#### PROBLEM DESCRIPTION
Turn the text lines of all the records below into a JSON list of strings, one string per line, with blank lines dropped. Leave the pictures out of your answer.
^^^^^^^^
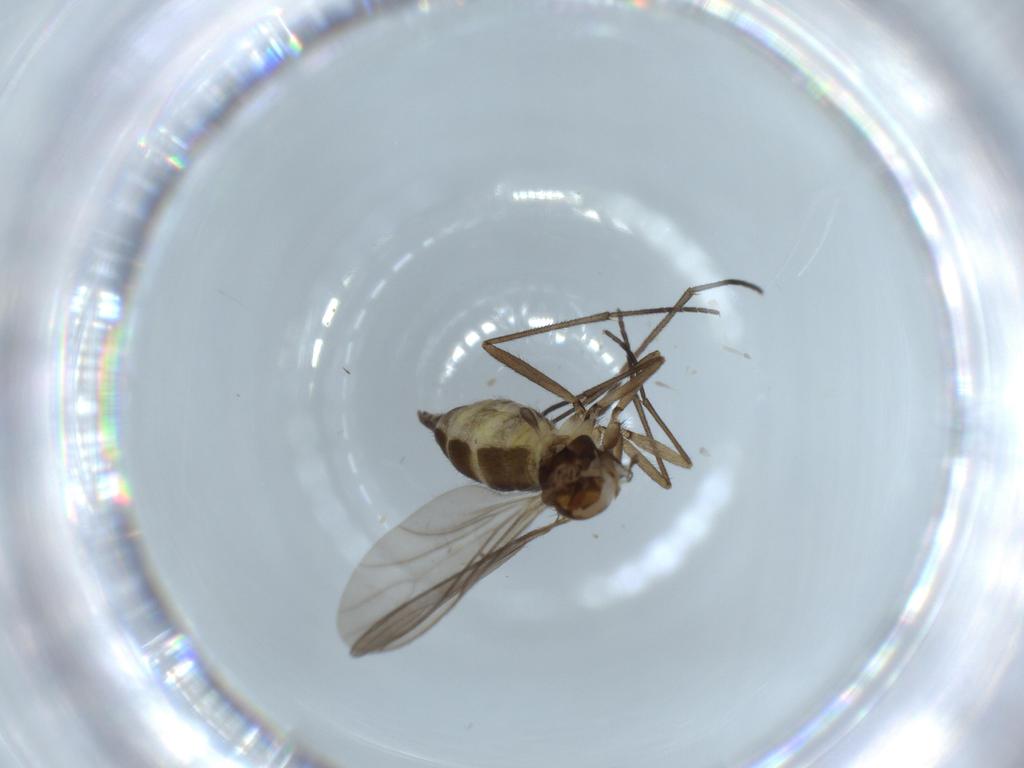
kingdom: Animalia
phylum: Arthropoda
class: Insecta
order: Diptera
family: Sciaridae
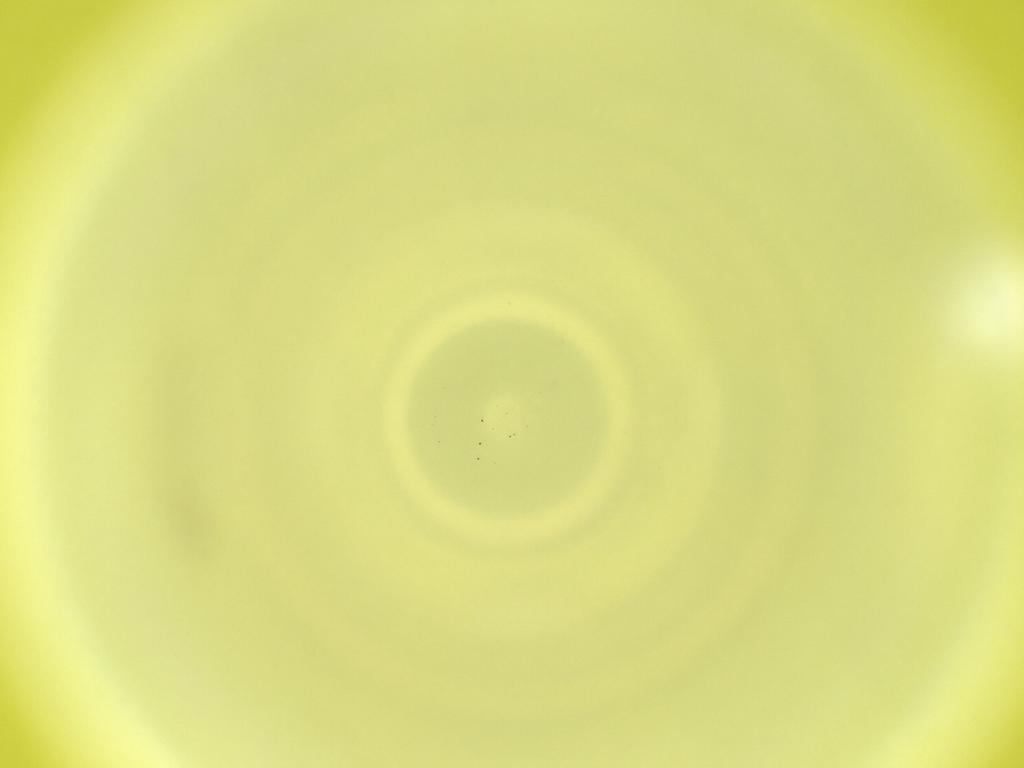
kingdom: Animalia
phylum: Arthropoda
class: Insecta
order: Diptera
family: Cecidomyiidae
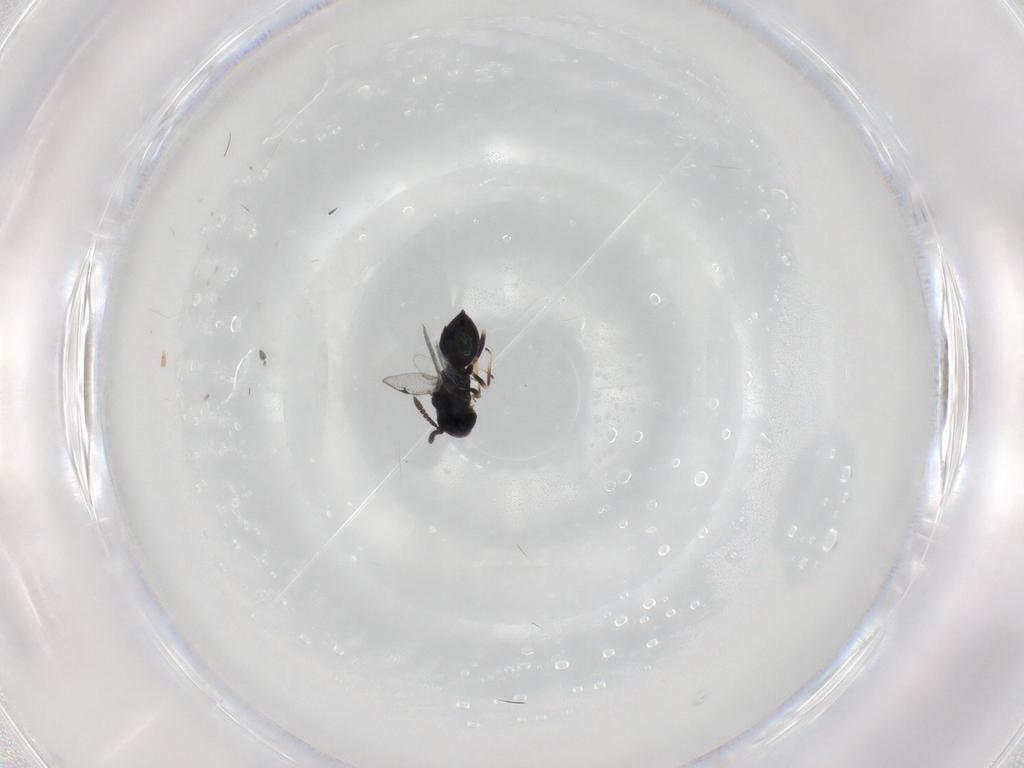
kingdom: Animalia
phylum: Arthropoda
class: Insecta
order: Hymenoptera
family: Pteromalidae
^^^^^^^^
#### EXERCISE RESPONSE
[
  "kingdom: Animalia",
  "phylum: Arthropoda",
  "class: Insecta",
  "order: Diptera",
  "family: Sciaridae",
  "kingdom: Animalia",
  "phylum: Arthropoda",
  "class: Insecta",
  "order: Diptera",
  "family: Cecidomyiidae",
  "kingdom: Animalia",
  "phylum: Arthropoda",
  "class: Insecta",
  "order: Hymenoptera",
  "family: Pteromalidae"
]